Chapter 30: PROFESSOR MALCRIS ASKS KINDLY
Kind questions were the worst kind.
Cruel questions announced themselves. Political questions wore perfume. Kind questions entered quietly, took a seat near the wound, and waited for gratitude to unlock the door.
Professor Aldric Malcris specialized in kindness.
That was my first mistake.
Assuming he only specialized in soul magic was my second.
Chamber Seven looked nothing like an interrogation room, which confirmed its purpose immediately. Warm lamps. Polished wood. Three chairs arranged around a low table. Tea service prepared in advance. Shelves lined with student records and harmless educational manuals. No visible restraints. No visible weapons. No obvious ward pressure.
A room designed to make children forget power could sit down before it cut them.
Malcris stood beside the window when I entered. Academy robes dark blue, silver trim, cane resting against one gloved hand. His face belonged to a man too young for his reputation and too calm for his profession. Soul magic slowed aging, the Supplementary Bible in my head reminded me. Or rather, the game guide had hinted at it. Reality had added better lighting and worse implications.

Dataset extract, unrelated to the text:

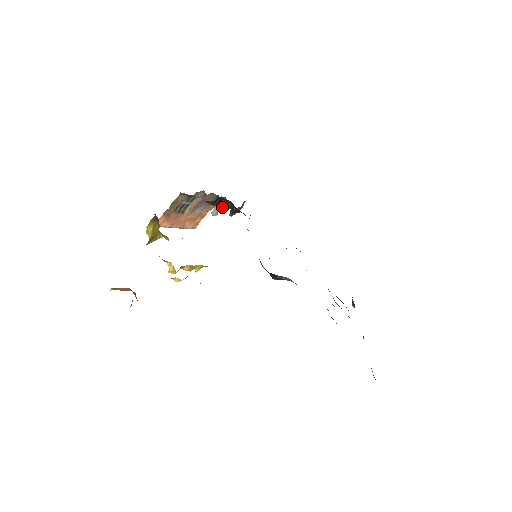
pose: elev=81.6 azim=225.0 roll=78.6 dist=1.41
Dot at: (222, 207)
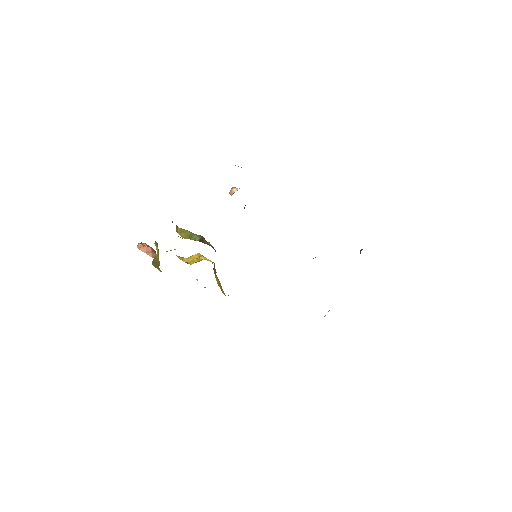
Dot at: occluded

"Young Master Valdrake," he said warmly. "Thank you for coming."
As if students summoned by faculty possessed meaningful choice.
"Professor."
Ren was not allowed inside. Good. Bad. Good because Malcris could not use him as leverage in the room. Bad because no witness would see what was not done openly.

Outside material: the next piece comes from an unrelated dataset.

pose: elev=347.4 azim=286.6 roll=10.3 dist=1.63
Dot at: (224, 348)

The door closed behind me with a soft click.
Not locked.
A better trap.
Malcris gestured toward the chair across from him. "Please. Sit."
I sat because refusing gave him more information than obedience.
The tea smelled of mint and starlight herbs. Mild calming properties. Legal. Common in academy interviews. Also useful for lowering defensive emotional spikes.
I did not touch it.
Malcris noticed without looking at the cup.
"You prefer not to drink before assessments?"
"I prefer knowing who prepared it."
His smile warmed by a degree. "A healthy caution."
"A Valdrake habit."
"Are those different?"
There.
First cut.
Soft. Small. Testing whether I separated caution from bloodline behavior.
I let Cedric’s face answer.
"Usually only to people outside the family."
"A difficult house," Malcris said.
"A successful one."
"Those are often confused."
He sat across from me and folded his hands over a thin red folder.
My folder.
The corner bore a black academy seal and two smaller marks added today: resonance anomaly and physical underperformance.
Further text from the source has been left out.